START Data provided

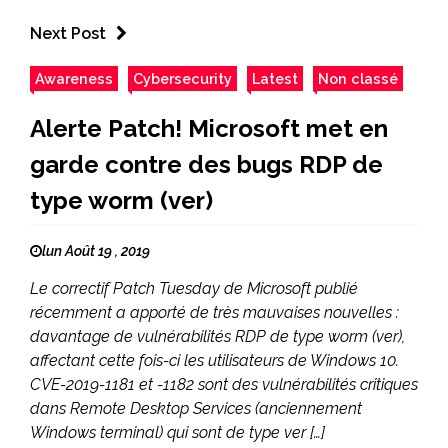
Next Post
Awareness
Cybersecurity
Latest
Non classé
Alerte Patch! Microsoft met en
garde contre des bugs RDP de
type worm (ver)
lun Août 19 , 2019
Le correctif Patch Tuesday de Microsoft publié
récemment a apporté de très mauvaises nouvelles :
davantage de vulnérabilités RDP de type worm (ver),
affectant cette fois-ci les utilisateurs de Windows 10.
CVE-2019-1181 et -1182 sont des vulnérabilités critiques
dans Remote Desktop Services (anciennement
Windows terminal) qui sont de type ver […]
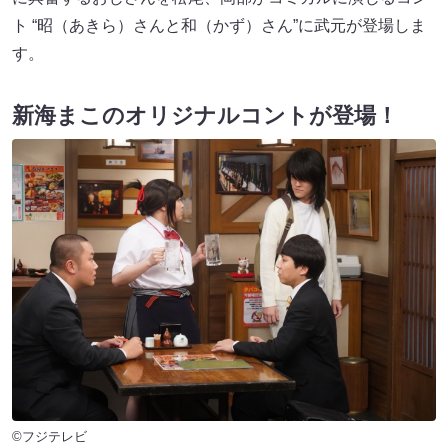
ト “昭（あきら）さんと和（かず）さん”に武元が登場しま
す。
新海まこのオリジナルコントが登場！
©フジテレビ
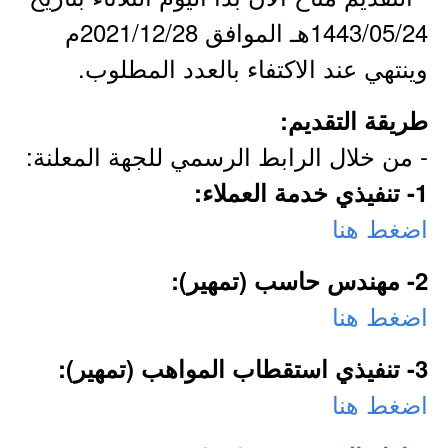
1443/05/24هـ الموافق 2021/12/28م
وينتهي عند الاكتفاء بالعدد المطلوب.
طريقة التقديم:
- من خلال الرابط الرسمي للجهة المعلنة:
1- تنفيذي خدمة العملاء:
اضغط هنا
2- مهندس حاسب (تمهير):
اضغط هنا
3- تنفيذي استقطاب المواهب (تمهير):
اضغط هنا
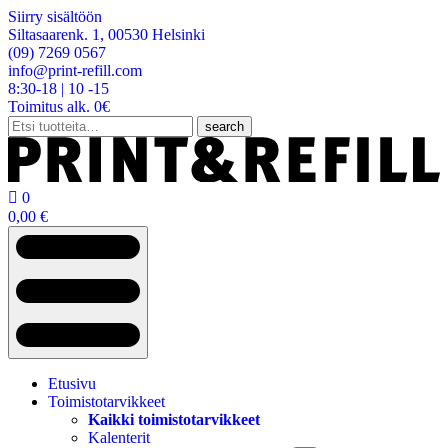
Siirry sisältöön
Siltasaarenk. 1, 00530 Helsinki
(09) 7269 0567
info@print-refill.com
8:30-18 | 10 -15
Toimitus alk. 0€
Etsi:
search

0
0,00
€
Etusivu
Toimistotarvikkeet
Kaikki toimistotarvikkeet
Kalenterit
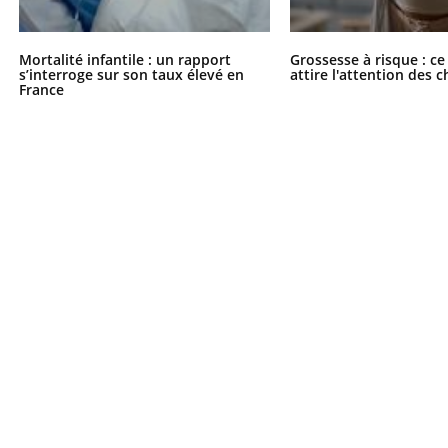
Mortalité infantile : un rapport
Grossesse à risque : ce
s’interroge sur son taux élevé en
attire l'attention des 
France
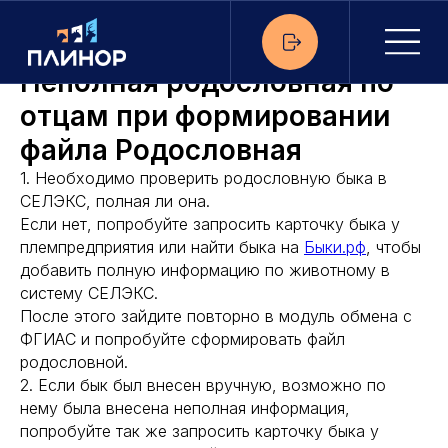
Неполная родословная по
отцам при формировании
файла Родословная
1. Необходимо проверить родословную быка в
СЕЛЭКС, полная ли она.
Если нет, попробуйте запросить карточку быка у
племпредприятия или найти быка на
Быки.рф
, чтобы
добавить полную информацию по животному в
систему СЕЛЭКС.
После этого зайдите повторно в модуль обмена с
ФГИАС и попробуйте сформировать файл
родословной.
2. Если бык был внесен вручную, возможно по
нему была внесена неполная информация,
попробуйте так же запросить карточку быка у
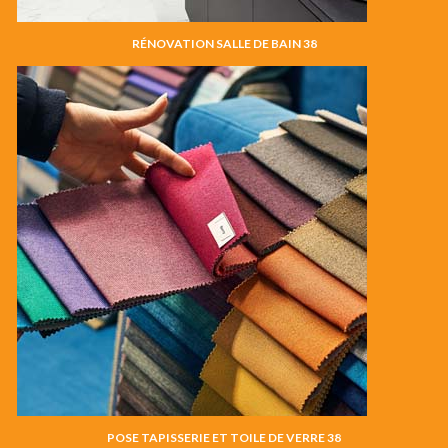
RÉNOVATION SALLE DE BAIN 38
POSE TAPISSERIE ET TOILE DE VERRE 38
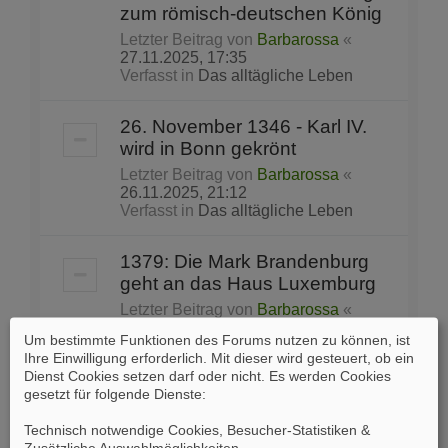
zum römisch-deutschen König
Letzter Beitrag von
Barbarossa
«
27.11.2025, 17:35
Verfasst in
Das alltägliche Leben
26. November 1346 - Karl IV.
wird in Bonn gekrönt
Letzter Beitrag von
Barbarossa
«
26.11.2025, 21:12
Verfasst in
Das alltägliche Leben
1379: Die Mark Brandenburg
geht an das Haus Luxemburg
Letzter Beitrag von
Barbarossa
«
15.11.2025, 19:00
Um bestimmte Funktionen des Forums nutzen zu können, ist
Verfasst in
Das alltägliche Leben
Ihre Einwilligung erforderlich. Mit dieser wird gesteuert, ob ein
Dienst Cookies setzen darf oder nicht. Es werden Cookies
gesetzt für folgende Dienste:
Petersdom
Letzter Beitrag von
Balduin
«
Technisch notwendige Cookies, Besucher-Statistiken &
29.08.2025, 18:27
Zusätzliche Auswahlmöglichkeiten
.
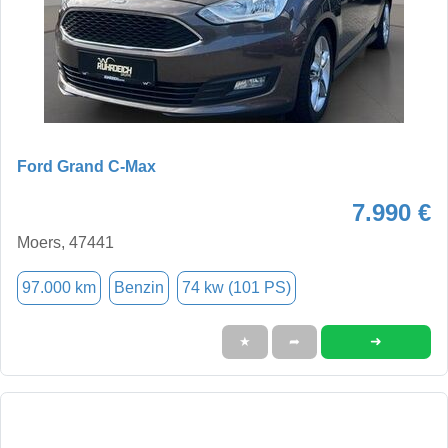
Ford Grand C-Max
7.990 €
Moers, 47441
97.000 km
Benzin
74 kw (101 PS)
➜
★
➦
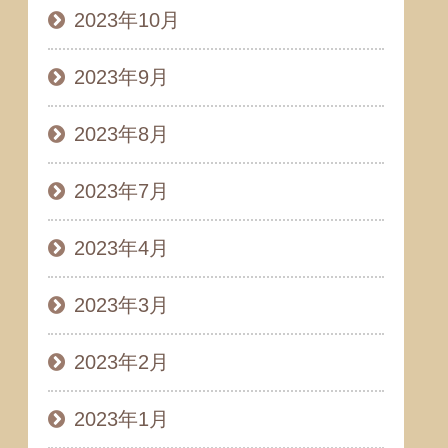
2023年10月
2023年9月
2023年8月
2023年7月
2023年4月
2023年3月
2023年2月
2023年1月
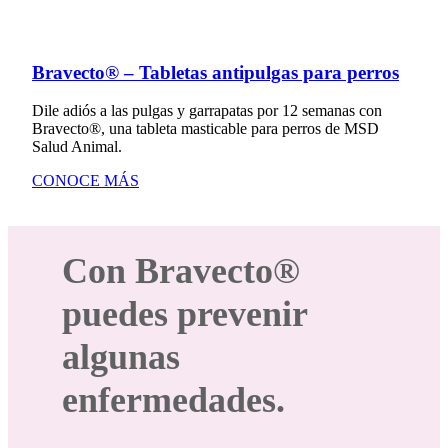
Bravecto® – Tabletas antipulgas para perros
Dile adiós a las pulgas y garrapatas por 12 semanas con
Bravecto®, una tableta masticable para perros de MSD
Salud Animal.
CONOCE MÁS
Con Bravecto®
puedes prevenir
algunas
enfermedades.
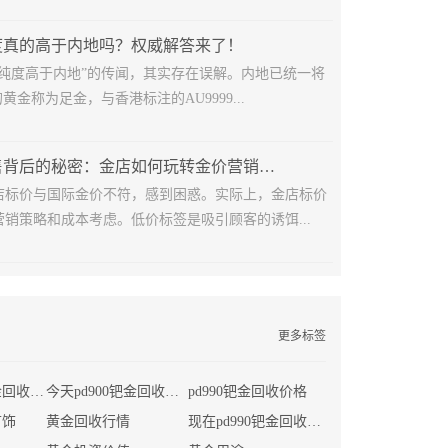
度真的高于内地吗？权威解答来了！
金纯度高于内地”的传闻，其实存在误解。内地已统一将
黄金称为足金，与香港标注的AU9999...
黄金低价销售背后的秘密：金店如何玩转金价营销策略？
店标价与国际金价不符，感到困惑。实际上，金店标价
销策略和成本考虑。低价标签是吸引顾客的诱饵...
更多标签
现在首饰店黄金回收价格
今天pd900钯金回收多少钱一克
pd990钯金回收价格
首饰
黄金回收行情
现在pd990钯金回收价格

END Data provided

▶ **What you will do**:
Take the lines from the first line of the entries through the line with "Mortalité infantile : un rapport", inclusive, and give them again exactly, minus any pictures.

▶ **Finished exercise**:
Next Post
Awareness
Cybersecurity
Latest
Non classé
Alerte Patch! Microsoft met en
garde contre des bugs RDP de
type worm (ver)
lun Août 19 , 2019
Le correctif Patch Tuesday de Microsoft publié
récemment a apporté de très mauvaises nouvelles :
davantage de vulnérabilités RDP de type worm (ver),
affectant cette fois-ci les utilisateurs de Windows 10.
CVE-2019-1181 et -1182 sont des vulnérabilités critiques
dans Remote Desktop Services (anciennement
Windows terminal) qui sont de type ver […]
ト “昭（あきら）さんと和（かず）さん”に武元が登場しま
す。
新海まこのオリジナルコントが登場！
©フジテレビ
1443/05/24هـ الموافق 2021/12/28م
وينتهي عند الاكتفاء بالعدد المطلوب.
طريقة التقديم:
- من خلال الرابط الرسمي للجهة المعلنة:
1- تنفيذي خدمة العملاء:
اضغط هنا
2- مهندس حاسب (تمهير):
اضغط هنا
3- تنفيذي استقطاب المواهب (تمهير):
اضغط هنا
Siirry sisältöön
Siltasaarenk. 1, 00530 Helsinki
(09) 7269 0567
info@print-refill.com
8:30-18 | 10 -15
Toimitus alk. 0€
Etsi:
search

0
0,00
€
Etusivu
Toimistotarvikkeet
Kaikki toimistotarvikkeet
Kalenterit
Mortalité infantile : un rapport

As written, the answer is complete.